Wanneer Chanda besluit terug te gaan naar Tiro, waar haar familie woont, wordt het verhaal een aaneenschakeling van aangrijpende, heftige en moedige gebeurtenissen. Generaal Mandiki en zijn rebellen vallen Tiro aan, kinderen worden ontvoerd waarna ze gebrandmerkt worden en kindsoldaat van Mandiki worden… Mandiki is wreed en ontsnappen lijkt onmogelijk. Chanda begint een eigen personlijke oorlog tegen hem om haar dierbaren terug te krijgen. Zal het haar lukken om te strijden tegen Mandiki, en hem te overwinnen?

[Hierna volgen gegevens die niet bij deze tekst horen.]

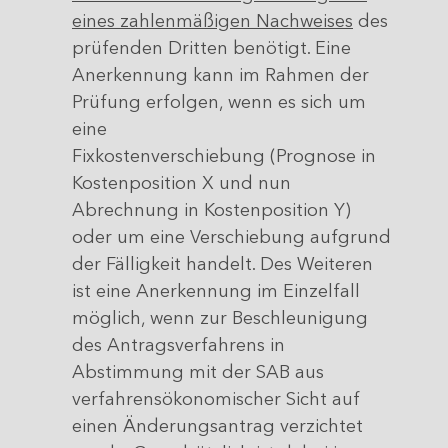
eines zahlenmäßigen Nachweises
des
prüfenden Dritten benötigt. Eine
Anerkennung kann im Rahmen der
Prüfung erfolgen, wenn es sich um
eine
Fixkostenverschiebung (Prognose in
Kostenposition X und nun
Abrechnung in Kostenposition Y)
oder um eine Verschiebung aufgrund
der Fälligkeit handelt. Des Weiteren
ist eine Anerkennung im Einzelfall
möglich, wenn zur Beschleunigung
des Antragsverfahrens in
Abstimmung mit der SAB aus
verfahrensökonomischer Sicht auf
einen Änderungsantrag verzichtet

Het verhaal is verteld vanuit de ik-verteller. Je ziet alles gebeuren door de ogen van Chanda… wat ze voelt en wat ze doet. Het verhaal is simpel en vlot geschreven. In de eerste paar hoofstukken gebeurt er niet zo veel, maar wanneer Chanda in Tiro belandt en Mandiki de grens over gaat, wordt het spannender en zeer aangrijpend. Hoewel het verhaal fictief is, zijn de gruweldaden die in het verhaal voorkomen op waarheid gebaseerd. Afgesneden tong, het brandmerken van de kindsoldaten, het dood gooien met stenen, lijken langs de weg. Gewoonweg vreselijk, maar waar. Hoewel een verhaal als deze mij normaal gesproken niet zou aanspreken, ben ik toch blij dat ik het gelezen heb. Het heeft me meer bewust gemaakt van hetgeen er in Afrika afspeelt.
Kortom: Allan Stratton weet op boeiende, maar heftige wijze het taboe over de gruwelijkheden en de handelswijze van de regering in Afrika te doorbreken.